I try not to get sucked into those eyes, but there’s no safe place on him to place my focus. What else can I look at? His broadly muscled shoulders? The bulge of his biceps? His strong hands, deeply tanned and long-fingered? Every new thing I notice about him drives my poor hormones into a serious frenzy.

“You were just a voice on the phone a few hours ago. And now I’m eating eggs in your kitchen and wearing your shirt to bed.”

And imagining doing very, very bad things with you all over your gorgeous house
.

I would blame that train of thought on the drinking, but I’m sobering up more and more by the second, and I know this has nothing to do with alcohol and everything to do with finally meeting that certain person you never even realized you’d been waiting for.

He shrugs, and I feel a little prickle of…irritation. It makes no sense, but that doesn’t stop the feeling from surging through me. Why is he shrugging those damn gorgeous shoulders of his?

“What’s the shrug about?” I ask, cutting my eggs with more force than is strictly necessary.

“I guess I don’t think it’s all that weird.” He eats methodically, and I refuse to acknowledge how fantastic his mouth is.

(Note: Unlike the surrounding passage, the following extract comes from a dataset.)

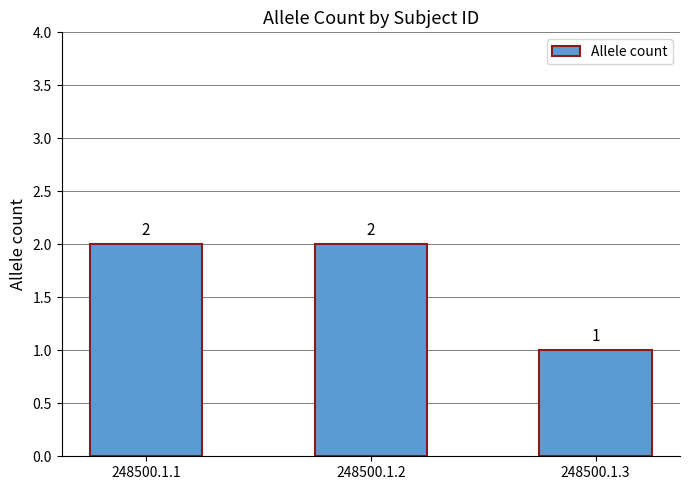

Count the values in the range 1 to 2.

3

“Really? You don’t think it’s at all odd that we went from only talking on the phone at work to having sleepovers in less than twenty-four hours?” I press.

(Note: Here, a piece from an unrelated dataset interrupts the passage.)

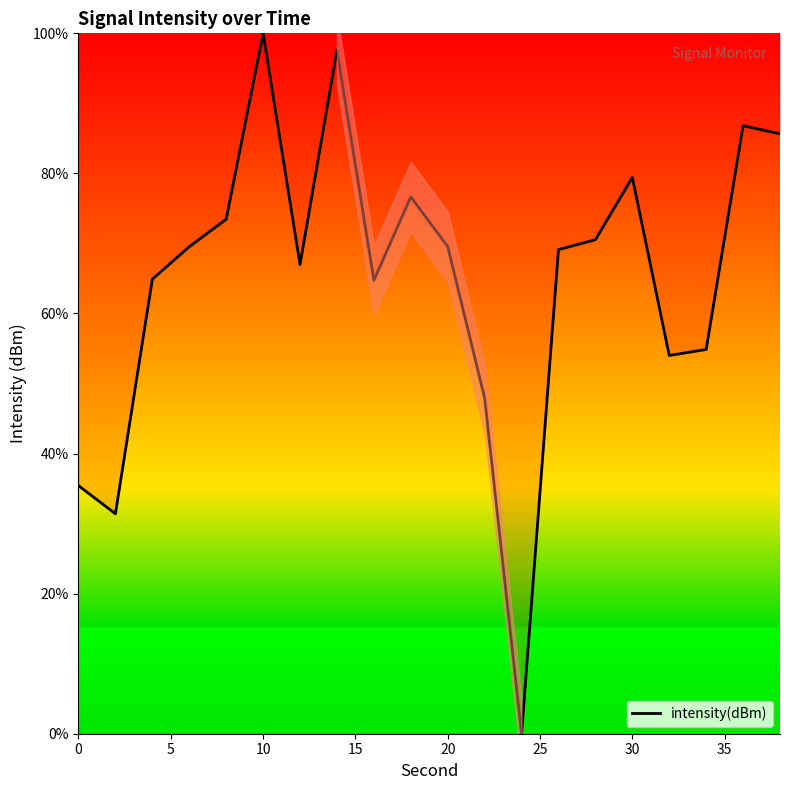

True or false: intensity(dBm) has a value of 139.5 at 10.

False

He eats the last bite of his late-night snack and lays his fork and knife on the side of his plate with cautious neatness. When he looks up, his eyes look more than clear; they look a little furious, and it sucker punches the air right out of my lungs.

“I think a lot of things are weird, but not this.” He runs a hand through his black hair and gets up, his chair scraping loudly on the stone floor. I watch his back while he puts the plates in the sink, and I feel this stupid, stupid urge to run my fingernails up and down that back.

“So, what’s weird according to Cohen Rodriguez then?” I demand.

He turns the water on and squirts dish soap on the plates, then grabs the little blue sponge in his hand. I can see his reflection in the fogging window over the sink, and I notice the way his jaw is set tight before he answers.

“I think it’s weird as hell that a girl like you would be with a guy like Jason.” His eyebrows are low over his eyes, and his voice is full of sharp fury. “I think it’s weird that Ally was supposed to be on this sham double date with me, but spent the whole time ogling that idiot passed out upstairs. I think it’s weird that having you in my kitchen feels so damn right, so much more right than it ever felt when Kensley was here, and I thought I wanted to marry her.”

I get up as quietly as I can, but he sees my movement in the window, and watches my reflection as I bring my plate to the sink.

When I’m at his side, I put the plate under the water, and his hands cover mine for a second. We’re both reflected in the window now, side by side, but I’m too scared to look at us together. So I watch the water pour out of the faucet and foam with the soap in the bottom the sink, washing the memory of our meal together away forever.

“I should go to bed,” I say, but the splash of the water is louder than my voice. So much louder, I’m not sure he heard me.

“Go to bed,” he answers, pulling the plate away and washing it methodically.

“What if I don’t want to?” I venture.

He flips the faucet off and the silence that fills up the room roars in my ears.

He turns to me, and I never want to stop looking at his face. If I could, I’d take a picture of those dark, angry eyes, the hard and soft line of his lips, the wide, strong set of his jaw, but I can’t. I shake when I think I’m going to go back to phone calls and nothing else. I can’t.

“Do you like Ally at all?” I ask, desperate.

“I haven’t thought about her once tonight,” he says, his words more growl than coherent language. “Why are you asking about her now?”

“I hoped you’d have another date,” I admit, dropping my eyes and fisting my hands in the bottom of the shirt. His shirt.

“Why would you want me to go on another date with her? Look at me.” I look, and the deep brown of his eyes is drowning me, and I want it. I would swim away from a lifesaver if anyone bothered to throw me one. “Why would you want that?”

“Because I want to see you again. I want to be with you again,” I choke out, turning my head away when he puts his hand on my hip and drags me lopsidedly close.